Whiskies, bagarres, chevauchées, culottes de peau et paysages grandioses de Monument
Valley sont les éléments de base d'un folklore qui cache une oeuvre à la fois plus
cohérente et plus subtile qu'il n'y paraît au premier regard.
John Ford naît de parents d'origine irlandaise. Son père est fermier puis barman à
Portland ; sa mère quasi analphabète. Sa soeur aînée lui donne le goût de la lecture, dès
l'âge de huit ans en lui lisant Robert Louis Stevenson et Mark Twain. Il rêve d'une carrière
d'officier de marine mais rejoint en 1914 son frère Francis de 12 ans son aîné, acteur et
réalisateur de cinéma en Californie sous le nom de « Ford ».
De 1914 à 1916, il est acteur, costumier, accessoiriste puis assistant réalisateur. En 1917,
il réalise son premier film pour Universal, The Tornado, suivi de nombreux films courts
interprétés par son frère ou par Harry Carey, star du western, avec qui la rencontre est
décisive. Ses premières oeuvres sont aussi des comédies, des films de guerre, des
mélodrames. Après avoir rejoint la Fox, il réalise en 1924 Le cheval de fer, une vaste
fresque sur la première jonction ferroviaire entre l'est et l'ouest des Etats-Unis. Ford
devient rapidement le chef de file de l'école irlandaise du cinéma américain. Entre 1928
et 1941, son style s'épanouit. Il donne à ses films une dimension épique non dénuée
d'humour.
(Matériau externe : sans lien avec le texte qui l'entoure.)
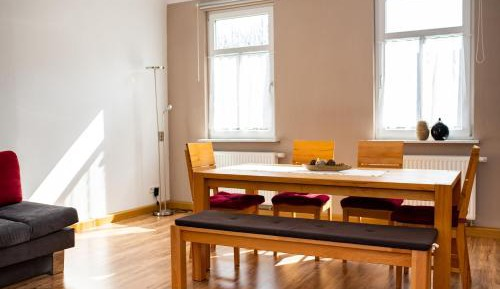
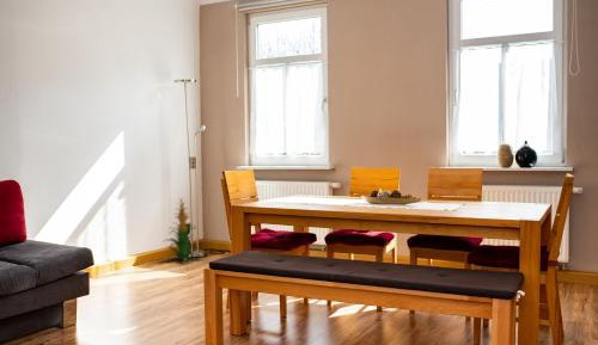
+ indoor plant [163,197,206,263]
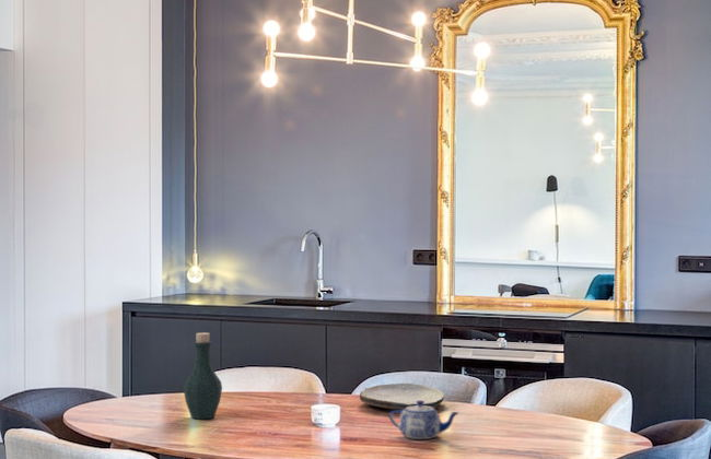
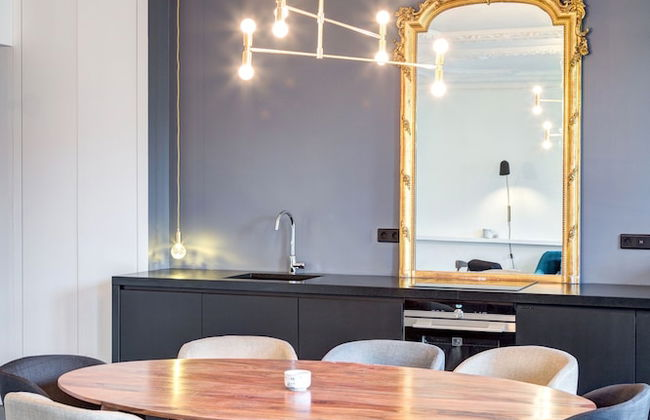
- teapot [388,400,461,440]
- bottle [183,331,223,421]
- plate [359,382,445,411]
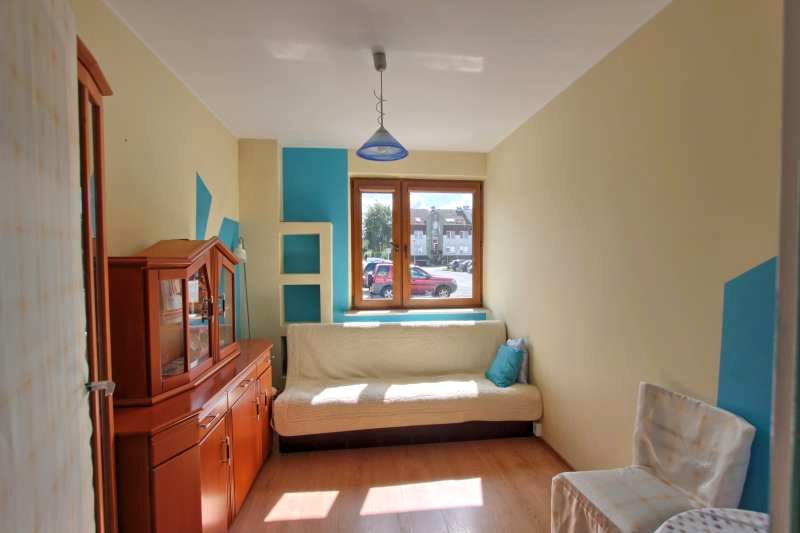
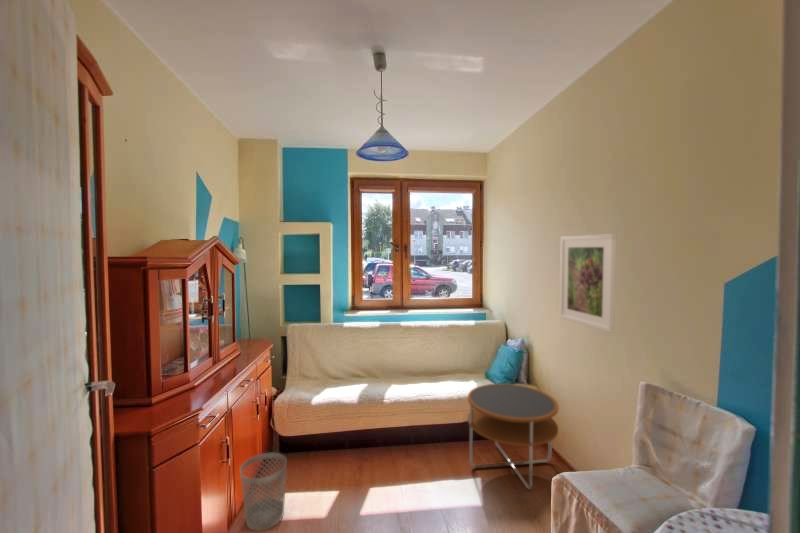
+ wastebasket [239,452,288,532]
+ side table [467,383,560,491]
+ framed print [559,233,617,333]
La simplicité de sa mise en scène, l'importance du décor (Monument Valley,
ses prairies désertiques et ses roches brûlées par le soleil), la maîtrise de la direction
d'acteurs l'imposent comme le chantre du classicisme américain. Avec Le mouchard
(1935), son premier film sur l'Irlande (terre de ses racines), il obtient son premier Oscar.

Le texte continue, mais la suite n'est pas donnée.